Recently, Stephen Schaub asked the following on the wewut group:
Several of the unit test examples in the book verify the construction of both HTML and plain text strings. Jay recommends using literal strings in the assertions. However, this strikes me as not a particularly maintainable approach. If the requirements regarding the formatting of these strings changes (a very likely scenario), every single test that verifies one of these strings using a literal must be updated. Combined with the advice that each test should check only one thing, this leads to a large number of extremely brittle tests.

Am I missing something here? I can appreciate the reasons Jay recommends using literals in the tests. However, it seems that we pay a high maintainability price in exchange for the improved readability.
I responded to Stephen; however, I've seen similar questions asked a few times. Below are my extended thoughts regarding literals as expected values.
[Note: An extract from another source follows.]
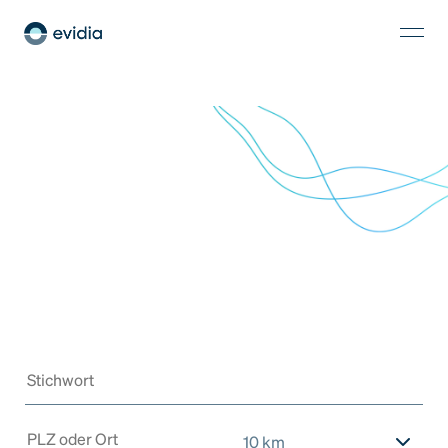
10 km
In general, given the option of having many similar strings (or any literal) vs a helper function, I would always prefer the literal. When a test is failing I only care about that single failing test. If I have to look at the helper function I no longer have the luxury of staying focused on the single test; now I need to consider what the helper function is giving me and what it's giving all other callers. Suddenly the scope of my work has shifted from one test to all of the tests coupled by this helper function. If this helper function wasn't written by me, this expansion in scope wasn't even my decision, it was forced upon me by the helper function creator. In the best case the helper function could return a single, constant string. The scope expansion becomes even worse when the helper function contains code branches.

As for alternatives, my solution would depend on the problem. If the strings were fairly consistent, I would likely simply duplicate everything knowing that any formatting changes can likely be addressed using a bulk edit via find and replace. If the strings were not consistent, I would look at breaking up the methods in a way that would allow me to verify the code branches using as little duplication as possible, e.g. if I wanted to test a string that dynamically changed based on a few variables, I would look to test those variables independently, and then only have a few tests for the formatting.

A concrete example will likely help here. Say I'm writing a trading system and I need to display messages such as

"paid 10 on 15 APPL. $7 Commission. spent: $157"
"paid 1 on 15 VTI. Commission free. spent: $15"
"sold 15 APPL at 20. $7 Commission. collected: $293"
"sold 15 VTI at 2. Commission free. collected: $30"

There's quite a bit of variation in those messages. You could have 1 function that creates the entire string:
confirmMsg(side, size, px, ticker)

However, I think you'd end up with quite a few verbose tests. Given this problem, I would look to break down those strings into smaller, more focused functions, for example:

describeOrder(side, size, px, ticker)
describeCommission(ticker)
describeTotal(side, size, px, ticker)

Now that you've broken down the function, you're free to test the code paths of the more focused functions, and the test for confirmMsg becomes trivial. Something along the lines of
assertEquals("paid 10 on 15 APPL",
  describeOrder("buy", 10, 15, {tickerName:"APPL",commission:"standard"}))
assertEquals("sell 15 APPL at 10",
  describeOrder("sell", 10, 15, {tickerName:"APPL",commission:"standard"}))

assertEquals("$7 Commission", 
  describeCommission({tickerName:"APPL",commission:"standard"}))
assertEquals("Commission free", 
  describeCommission({tickerName:"APPL",commission:"free"}))

assertEquals("spent: $157", 
  describeOrder("buy", 10, 15, {tickerName:"APPL",commission:"standard"}))
assertEquals("collected: $143", 
  describeOrder("sell", 10, 15, {tickerName:"APPL",commission:"standard"}))
assertEquals("spent: $150", 
  describeOrder("buy", 10, 15, {tickerName:"APPL",commission:"free"}))
assertEquals("collected: $150", 
  describeOrder("sell", 10, 15, {tickerName:"APPL",commission:"free"}))

assertEquals("order. commission. total", 
  confirmMsg("order", "commission", "total"))
I guess I could summarize it by saying, I should be able to easily find and replace my expected literals. If I cannot, then I have an opportunity to further break down a method and write more focused tests on the newly introduced, more granular tests.